◆ PROBLEM 1: In what year did Mary Draper Ingles die, according to the author's note about her?
◆ PROBLEM 2: Reproduce the passage of the author's note on Mary Draper Ingles that starts at the words "ISBN 0-345-33854-5" and stops after the words "national character.".
◆ PROBLEM 3: Turn the paragraph of the author's note that opens with "Mary Draper Ingles did recover" into a short list that keeps its main facts.

◆ EXTRACT:
--------

ISBN 0-345-33854-5
AUTHOR'S NOTE:
Mary Draper Ingles' captivity was but one of an estimated 2,000
incidents of kidnapping of white settlers, male and female, adult and child,
during the French and Indian War. The ordeals of captivity, torture and escape
provided grist for the artistic imagination for many years. The tales, both
factual and fictional, that grew out of these adventures made a thrilling
undercurrent in American folklore, fired prejudices that resulted in the
implacable and merciless treatment of Indian nations during the westward march
of American settlement and, of course, contributed to the shaping of the
national character.
Many personal accounts of such escapades were printed in booklet
form during and after the French and Indian War, often in florid, dramatic
style, and were read with horrified fascination by people whose fantasies dwelt
on the "naked and undisciplined savage" with whom they shared the
continent. To the religious, such perilous adventures could be interpreted as
supreme tests of faith, or often as the symbolic equivalent of a journey into
hell -- complete with naked demons and the burning of flesh. Often the booklets
served also to convey anti-Catholic propaganda among Colonials of Anglican
Protestant faith. Many such tales referred to French Catholic priests who moved
among the Indians and allegedly granted them absolution for their murders and
tortures.
Among the annals of Indian captivity there are many which recount
sufferings and tortures one can scarcely imagine, and there were several escapes
that seem all but incredible.
But the one I have treated in this book is, to me, the most
amazing and inspiring. It is one of those focused demonstrations of what the
human spirit -- not just the hardened, trained spirit of the professional
soldier or adventurer, but the spirit of a vulnerable, frightened, "ordinary"
person -- can endure.
Mary Draper Ingles did recover from the odyssey described in this
book. She bore four more children -- three daughters and a son -- by her
husband William, raising them in the wilderness around Ingles' Ferry and
surviving, alongside her husband, at least one other Indian raid on their
frontier home. William Ingles left her a widow when he died in 1782 at the age
of 53 years.
She died in 1815 at 83 years of age, sixty eventful years after
her great ordeal, and was, according to the accounts of relatives and
acquaintances, vigorous, self-reliant and robust into the very last year of her
life.
Her son Georgie, aged two at the time of their capture, reportedly
died in the Shawnee nation shortly after being separated from his mother. The
elder son, Thomas, had all but forgotten his native tongue and his white parents
during his thirteen years as an adopted Shawnee.

--------

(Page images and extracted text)
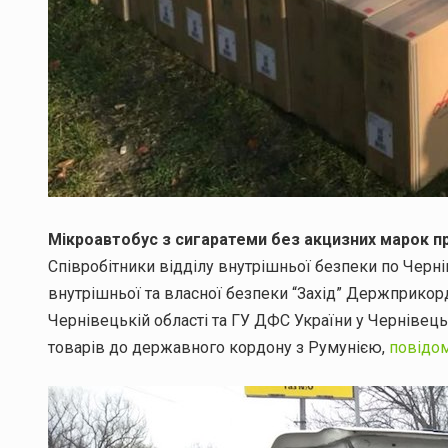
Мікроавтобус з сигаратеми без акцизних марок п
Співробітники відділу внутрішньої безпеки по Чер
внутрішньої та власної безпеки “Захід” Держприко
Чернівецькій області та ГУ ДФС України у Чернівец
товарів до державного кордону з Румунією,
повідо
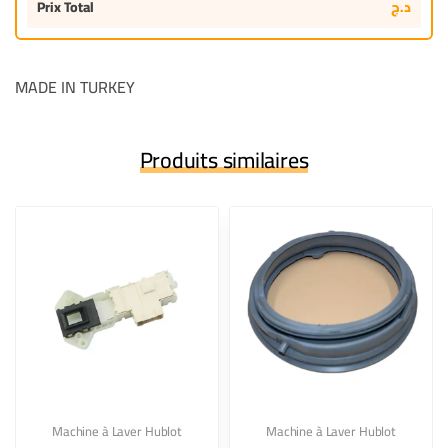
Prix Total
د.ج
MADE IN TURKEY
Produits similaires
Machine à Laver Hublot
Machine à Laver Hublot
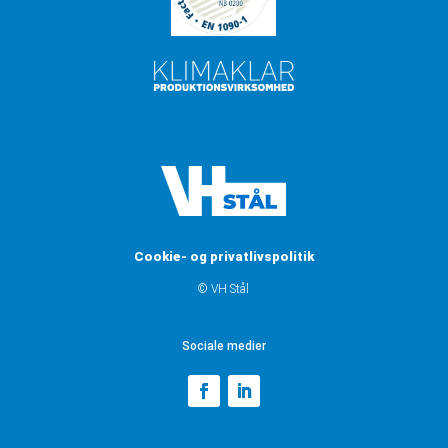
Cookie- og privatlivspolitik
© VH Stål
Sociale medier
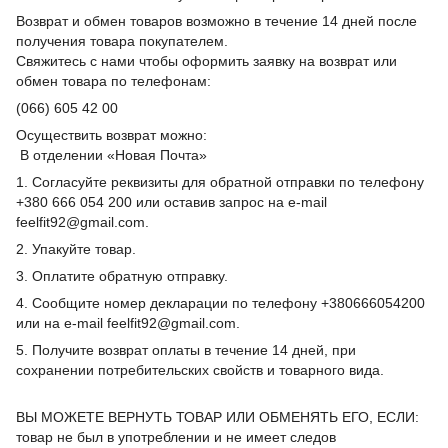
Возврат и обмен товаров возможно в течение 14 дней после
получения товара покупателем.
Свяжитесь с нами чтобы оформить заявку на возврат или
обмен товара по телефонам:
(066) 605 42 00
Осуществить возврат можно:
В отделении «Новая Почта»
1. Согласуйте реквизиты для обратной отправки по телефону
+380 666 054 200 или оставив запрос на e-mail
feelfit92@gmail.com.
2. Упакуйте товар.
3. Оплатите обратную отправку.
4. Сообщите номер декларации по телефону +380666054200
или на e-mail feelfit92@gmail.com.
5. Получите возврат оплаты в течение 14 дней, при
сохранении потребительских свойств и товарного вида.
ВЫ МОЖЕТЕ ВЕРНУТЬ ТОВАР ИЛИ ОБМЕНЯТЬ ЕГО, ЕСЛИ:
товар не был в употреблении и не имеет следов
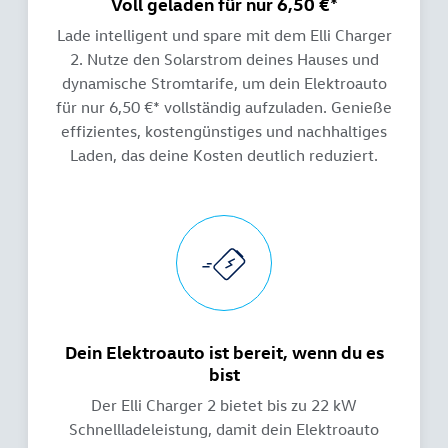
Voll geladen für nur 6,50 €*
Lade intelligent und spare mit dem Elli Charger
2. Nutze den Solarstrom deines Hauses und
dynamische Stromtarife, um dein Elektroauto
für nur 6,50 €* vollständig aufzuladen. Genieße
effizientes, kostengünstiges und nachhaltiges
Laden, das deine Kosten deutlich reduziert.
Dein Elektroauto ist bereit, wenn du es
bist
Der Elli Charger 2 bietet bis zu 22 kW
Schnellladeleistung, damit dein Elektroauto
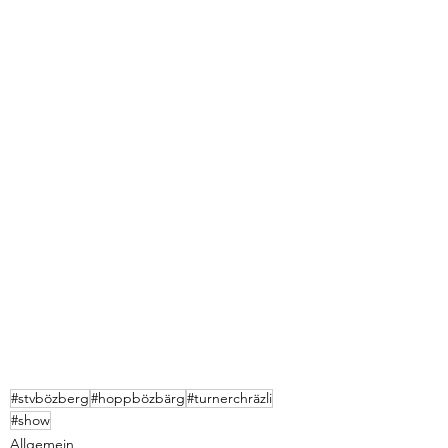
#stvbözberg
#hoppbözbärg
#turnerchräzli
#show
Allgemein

--------

◆ ANSWER SPACE 1: She died in 1815.

◆ ANSWER SPACE 2:
ISBN 0-345-33854-5
AUTHOR'S NOTE:
Mary Draper Ingles' captivity was but one of an estimated 2,000
incidents of kidnapping of white settlers, male and female, adult and child,
during the French and Indian War. The ordeals of captivity, torture and escape
provided grist for the artistic imagination for many years. The tales, both
factual and fictional, that grew out of these adventures made a thrilling
undercurrent in American folklore, fired prejudices that resulted in the
implacable and merciless treatment of Indian nations during the westward march
of American settlement and, of course, contributed to the shaping of the
national character.

◆ ANSWER SPACE 3:
- Mary Draper Ingles recovered from the odyssey described in the book.
- She had four more children with her husband William: three daughters and a son.
- She raised them in the wilderness around Ingles' Ferry.
- She and her husband survived at least one other Indian raid on their frontier home.
- William Ingles died in 1782 at age 53, leaving her a widow.